Excerpt to read:
----------------------------------------

The primary outcome was the difference in antibiotic duration. Secondary outcomes included the proportion receiving seven days of therapy, oral switch therapy, and repeat blood cultures. Safety outcomes included length of hospitalization and 90-day incidence of rehospitalization, recurrence of GN-BSI (defined as a positive blood culture with the same organism as the index case), all-cause mortality, and C. difficile infection (defined as a positive polymerase chain reaction or toxin assay test). Patients who did not survive the initial hospitalization were not censored.

Trends in the primary outcome were analyzed using interrupted time series (ITS) analysis with an ARMA(0,1) regression model. R was used for development of the regression model and ITS analysis. The analysis was constructed using monthly median days of therapy with 12 points of data before and after the intervention. Other results were analyzed using the Mann-Whitney U test and χ² test, with differences considered significant with a P-value of < .05.

This project was reviewed by the Denver Health’s Quality Improvement Committee, authorized by the Colorado Multiple Institutional Review Board (COMIRB), and deemed not human subject research, thus exempt from IRB review.

----------------------------------------

Source information:

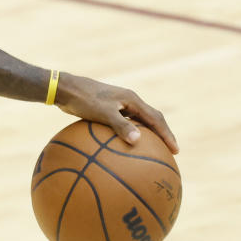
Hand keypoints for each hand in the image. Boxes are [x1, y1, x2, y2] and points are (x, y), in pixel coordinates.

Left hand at [54, 72, 178, 153]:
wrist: (65, 89)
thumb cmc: (83, 100)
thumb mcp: (102, 113)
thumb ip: (120, 126)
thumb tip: (137, 140)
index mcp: (132, 100)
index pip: (156, 119)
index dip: (167, 135)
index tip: (175, 150)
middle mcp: (128, 101)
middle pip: (151, 119)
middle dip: (162, 135)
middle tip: (168, 152)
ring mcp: (118, 105)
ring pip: (138, 121)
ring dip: (146, 134)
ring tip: (151, 151)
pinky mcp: (107, 109)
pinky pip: (123, 124)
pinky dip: (128, 134)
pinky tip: (123, 148)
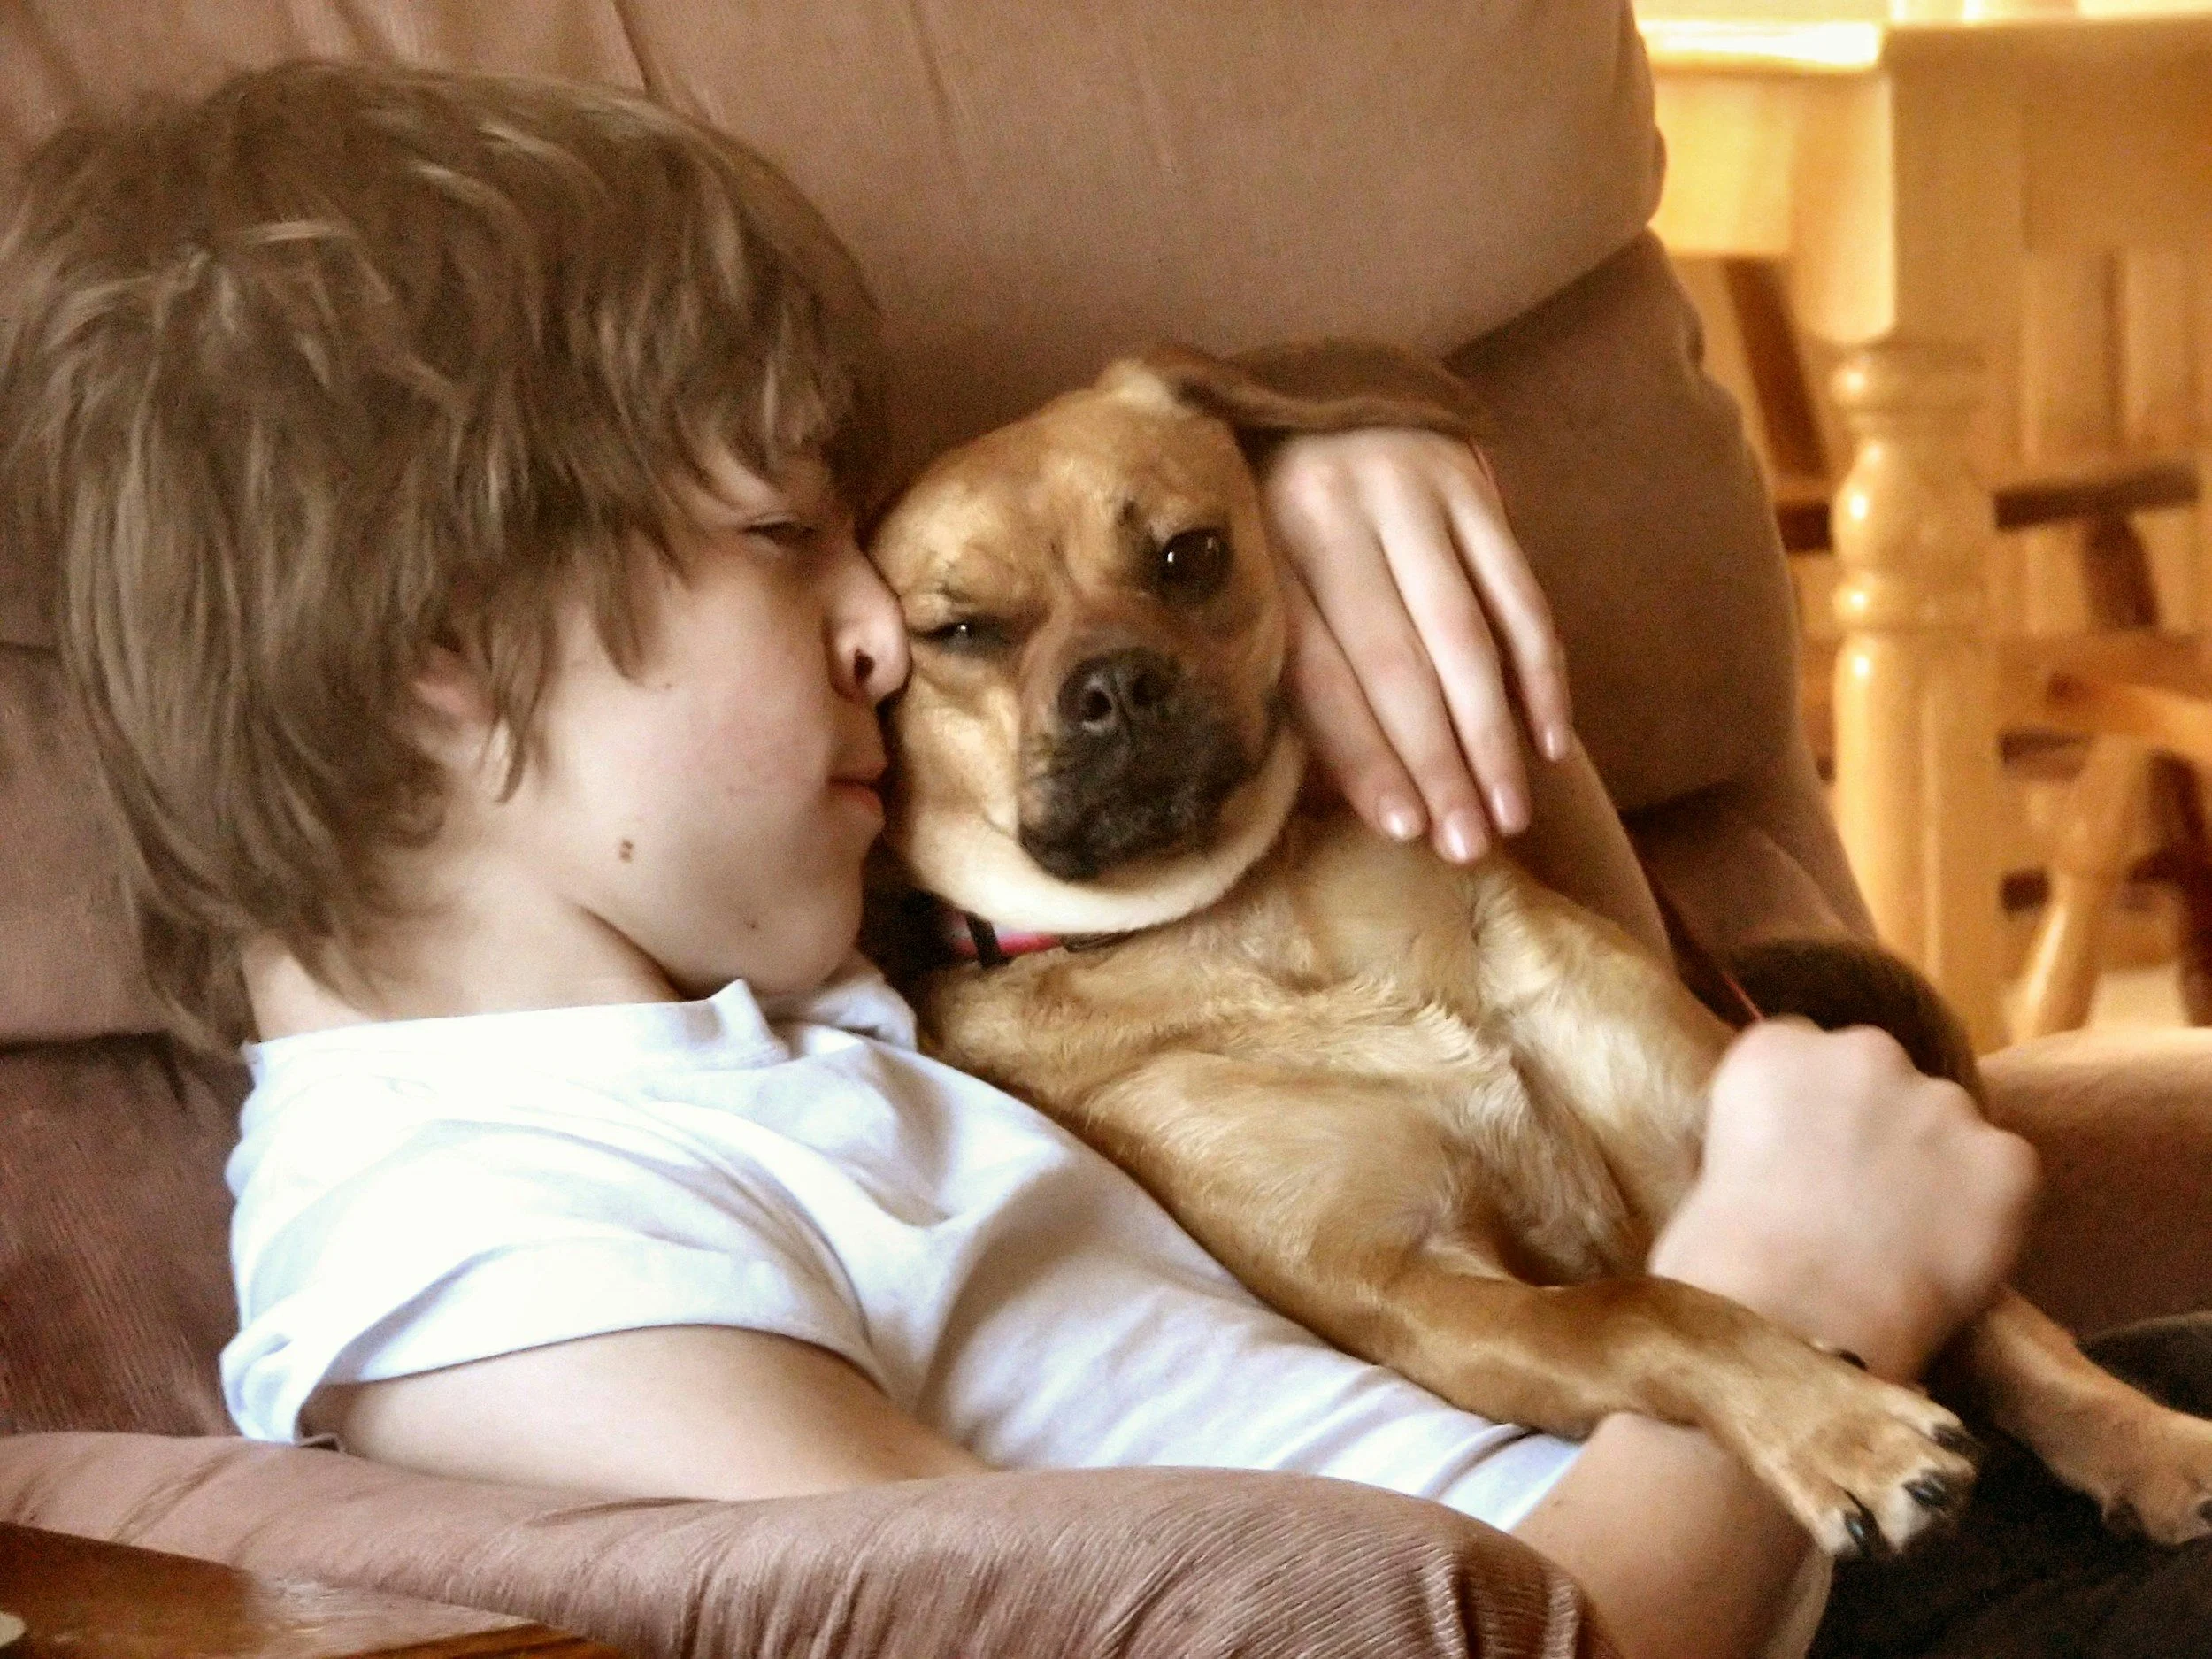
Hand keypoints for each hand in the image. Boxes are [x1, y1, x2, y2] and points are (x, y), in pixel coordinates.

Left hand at [1260, 428, 1569, 864]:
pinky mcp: (1470, 482)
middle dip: (1438, 764)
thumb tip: (1349, 797)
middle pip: (1395, 664)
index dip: (1365, 755)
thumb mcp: (1258, 574)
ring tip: (1511, 811)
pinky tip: (1549, 738)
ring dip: (1494, 734)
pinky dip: (1539, 671)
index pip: (1320, 674)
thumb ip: (1293, 664)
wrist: (1319, 388)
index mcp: (1263, 550)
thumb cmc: (1275, 518)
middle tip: (1470, 843)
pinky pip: (1518, 591)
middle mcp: (1333, 514)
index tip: (1405, 827)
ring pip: (1463, 635)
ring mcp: (1408, 493)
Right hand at [1649, 1019, 2039, 1382]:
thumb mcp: (1709, 1167)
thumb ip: (1762, 1137)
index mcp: (1777, 1048)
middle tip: (1854, 1196)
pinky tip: (1948, 1254)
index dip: (1805, 1109)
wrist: (1797, 1318)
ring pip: (1945, 1121)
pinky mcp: (2006, 1159)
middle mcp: (1865, 1053)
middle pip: (1877, 1073)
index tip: (1800, 1156)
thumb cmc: (1722, 1260)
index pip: (1801, 1052)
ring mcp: (1943, 1102)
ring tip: (1904, 1235)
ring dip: (1929, 1161)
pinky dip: (1984, 1207)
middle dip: (1871, 1123)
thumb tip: (1791, 1163)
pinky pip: (2003, 1173)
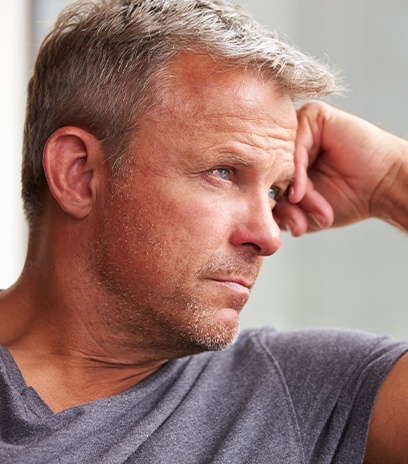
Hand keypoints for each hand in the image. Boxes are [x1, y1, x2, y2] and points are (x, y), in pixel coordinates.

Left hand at [275, 101, 406, 235]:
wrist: (383, 188)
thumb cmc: (347, 199)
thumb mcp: (304, 212)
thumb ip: (280, 211)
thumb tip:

----------------------------------------

Apply what you read:
**1)** List every safety outcome named in the excerpt on antibiotic duration.
**2)** Continue the excerpt on antibiotic duration from its final sentence.

Your written answers:
**1)**
- Length of hospitalization
- 90-day incidence of rehospitalization
- Recurrence of GN-BSI
- All-cause mortality
- C. difficile infection

**2)**
Results

A total of 147 patients were included from the pre-intervention period and 169 from the post-intervention period. Baseline characteristics of patients and their infections are shown in Table 1. Age, gender, and Charlson comorbidity index scores were similar between groups. The median Pitt Bacteremia Score was one in both groups (P = .51), and there were fewer patients in the intensive care unit at the time of first blood culture in the post-intervention period (42.9% vs 32%, P < .05). Escherichia coli was the most common pathogen in both periods (over 50%), followed by Klebsiella pneumoniae and Enterobacter cloacae. More than half of infections originated from the urinary tract. There was no significant difference in the number of extended-spectrum beta-lactamase (ESBL)-producing organisms or resistance to oral antibiotics. No carbapenemase-producing organisms were detected. The frequency of Infectious Diseases consults was similar (about 30%) between groups.

Table 1.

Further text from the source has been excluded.